Si la France a fait des progrès significatifs en augmentant ses financements pour l’adaptation, elle fait figure de très mauvaise élève en ce qui concerne l’octroi de subventions puisqu’elle n’a fourni que 3,3% de ses financements climat sous cette forme (moyenne 2017-2018). A titre de comparaison, le Royaume-Uni, le Danemark et la Suède ont fourni la vaste majorité de leurs financements climat sous forme de subventions [4].

« Le recours excessif aux prêts, tel que pratiqué par la France, est un scandale sans nom. Les pays les plus pauvres du monde, dont la plupart sont déjà confrontés à des niveaux intenables d’endettement, ne devraient pas être contraints de contracter des prêts pour faire face à une crise climatique dont ils ne sont pas responsables. », déplore Armelle Le Comte.

La COP26, qui aura lieu à Glasgow en novembre 2021, sera l’occasion pour les pays développés de définir une nouvelle voie pour les financements climat après 2020. Pour ce faire, ils devront s’entendre sur de nouvelles normes de comptabilisation solides et un objectif spécifique pour le financement de l’adaptation.

« Les pays développés doivent dès maintenant fournir davantage de financements climat sous forme de subventions, davantage de financements pour l’adaptation et privilégier les pays les plus vulnérables. La France doit prendre sa part de l’effort et annoncer de nouveaux objectifs financiers pour la période 2020-2025 », conclut Armelle Le Comte.

 

Notes aux rédactions :

La version complète du rapport « 2020 : les vrais chiffres des financements climat. Où en est-on de l’engagement des 100 milliards de dollars ? » est disponible ici.

L’analyse est publiée en amont de la mise à jour de l’Organisation de Coopération et de Développement Économiques (OCDE) des estimations et des analyses des financements climat fournis et mobilisés par les pays développés attendue dans les prochaines semaines.
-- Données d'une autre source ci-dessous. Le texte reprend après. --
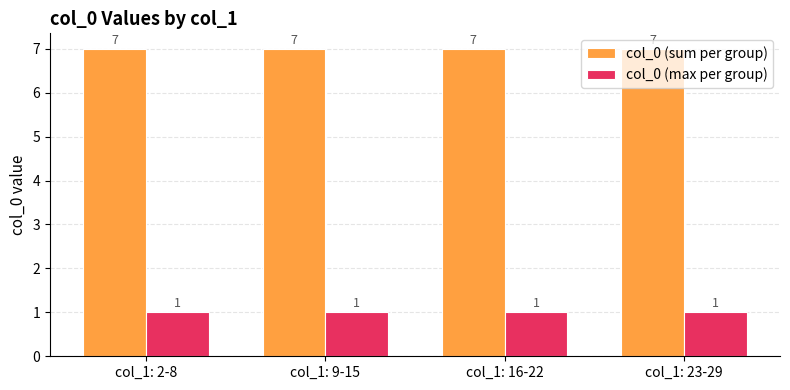

True or false: col_0 (max per group) has a value of 1 at col_1: 9-15.

True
Il s’agit du troisième rapport de la série d’Oxfam sur les vrais chiffres des financements climat. Les financements climat publics déclarés sont passés de 44,5 milliards de dollars par an en 2015 et 2016 (OCDE) à environ 59,5 milliards de dollars par an en 2017 et 2018. L’estimation d’Oxfam de l’assistance nette spécifique au climat affiche une augmentation plus légère de 15 à 19,5 milliards de dollars par an en 2015 et 2016 à 19 à 22,5 milliards de dollars par an en 2017 et 2018.
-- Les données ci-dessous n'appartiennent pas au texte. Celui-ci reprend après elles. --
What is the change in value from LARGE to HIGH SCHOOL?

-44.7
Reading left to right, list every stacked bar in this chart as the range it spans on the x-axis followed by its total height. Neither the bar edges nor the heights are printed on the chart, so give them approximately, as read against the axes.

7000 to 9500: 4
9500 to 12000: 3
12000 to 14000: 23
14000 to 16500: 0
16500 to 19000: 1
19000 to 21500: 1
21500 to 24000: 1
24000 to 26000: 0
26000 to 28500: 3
[1] En 2009, les pays développés se sont engagés à mobiliser 100 milliards de dollars par an de financements climat d’ici 2020 afin d’aider les pays en développement à s’adapter aux impacts du changement climatique et à réduire leurs émissions. Lors de la COP26 à Glasgow l’année prochaine, les pays devront entamer des négociations sur un ou plusieurs objectifs afin de remplacer celui des 100 milliards, effectif(s) à partir de 2025.

[2] Le chiffre de 59,5 milliards de dollars est une moyenne des financements climat déclarés en 2017 et 2018 par les gouvernements des pays développés, les banques multilatérales de développement, les fonds multilatéraux pour le climat et d’autres organisations auprès de la CCNUCC et de l’OCDE, et comptant pour l’objectif des 100 milliards de dollars. Il s’agit des chiffres disponibles les plus récents.
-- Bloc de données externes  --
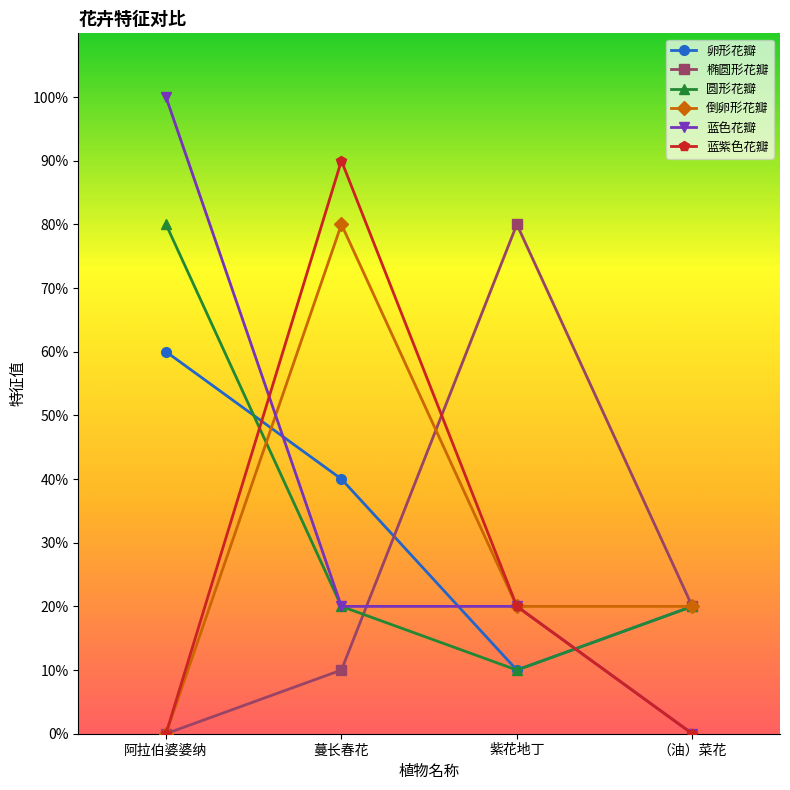

True or false: 蓝色花瓣 has more than 2 interior local peaks.

False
[3] Le chiffre de 19 à 22,5 milliards de dollars avancé par Oxfam comprend l’estimation de la part dons des financements climat déclarés et non la valeur nominale des prêts et instruments autres que des subventions. Il tient compte également des surestimations des financements climat lorsque l’action climatique représente seulement un élément d’un projet de développement plus large.

[4] Selon les estimations d’Oxfam, la France a fourni 96,6% de ses financements climat sous forme de prêts (moyenne 2017-2018) – dont 16,1% sous forme de prêts non concessionnels, c’est-à-dire selon des termes insuffisamment généreux pour être admissibles au titre de l’aide publique au développement (APD). Entre 2015-16 et 2017-18, les financements pour l’adaptation ont presque doublé passant de 552 millions de dollars à 1 milliard de dollars. Sur les 4,7 milliards de dollars déclarés par la France, Oxfam estime la part dons à seulement 1,3 milliards de dollars – soit 27%.